The function QC_plots grew out of phase 4 of QC_GWAS. It carries out three functions, hence the vague name: it calculates lambda, it applies the QQ filters, and it creates the QQ and Manhattan plots (a separate function is available for creating regional-association plots: see below).
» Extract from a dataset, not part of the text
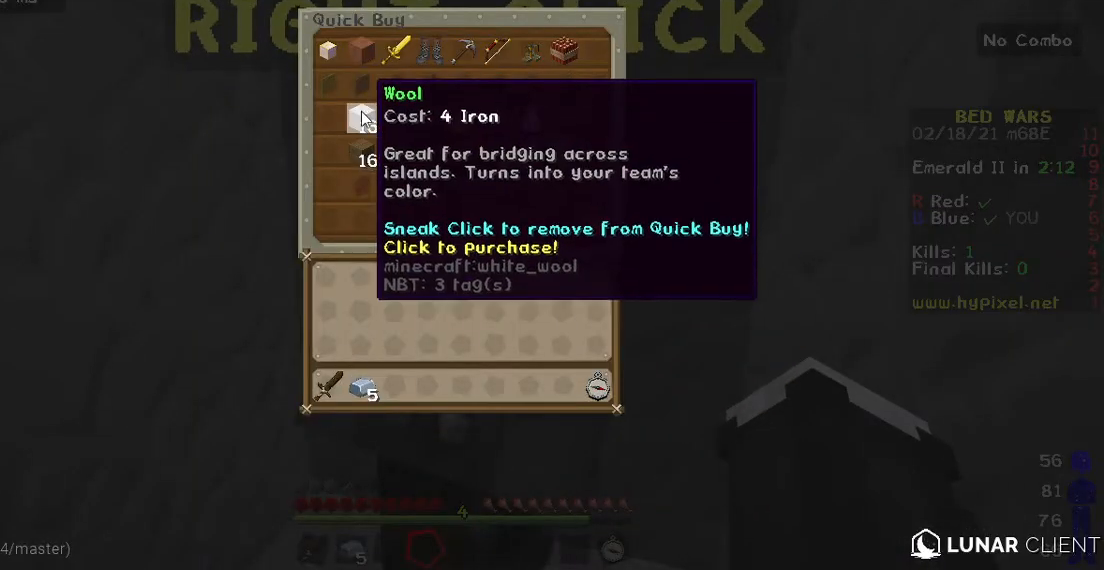
{"keys": [], "mouse": [], "events": []}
The function schematic is as follows:

Preparing the dataset: this step involves translating the dataset header to the standard column-names (by identify_column) and converting imputation status (by convert_impstatus). Both steps are optional, and are disabled by default. If the function cannot identify the imputation status column, it will generate a warning message and disable the imputation-status dependent filters.
Calculating the QC stats: here it generates the filters an calculates how many SNPs are removed. Lambda is also calculated at this point.
Creating a QQ graph of every variable for which filters have been specified. Every graph contains an unfiltered plot, plus plots for every effective filter. ("Effective" means "excludes more SNPs than the previous, less-stringent filter".)
Creating the Manhattan plot. The default Manhattan plot covers chromosomes 1 to 23 (X). Fields for XY, Y and M are added when such SNPs are present.

Value

An object of class 'list' with the following components:

`lambda`	vector of the lambda values of all SNPs, genotyped SNPs and imputed SNPs, respectively.
`ignore_impstatus`	logical value indicating whether imputation status was used when applying the filters.
`FRQfilter_names`, `HWEfilter_names`, `calfilter_names`, `impfilter_names`	character vectors naming the specified QQ filters.
`FRQfilter_N`, `HWEfilter_N`, `calfilter_N`, `impfilter_N`	numeric vectors; the number of SNPs removed by the specified filters. Note that the filters are sorted before being applied, so the order may not match that of the input. Check the `filter_names` output to see the order that was used inside `QC_plots`.
`Manfilter_N`	numeric; the number of SNPs removed by the Manhattan filter. This does not include those SNPs removed because they lacked p or chromosome/position-values, or failed the p-cutoff threshold.

Note

By default, QC_plots expects dataset to use the standard column-names used by QC_GWAS. A translation table can be specified in header_translations to allow non-standard names. See translate_header for more information.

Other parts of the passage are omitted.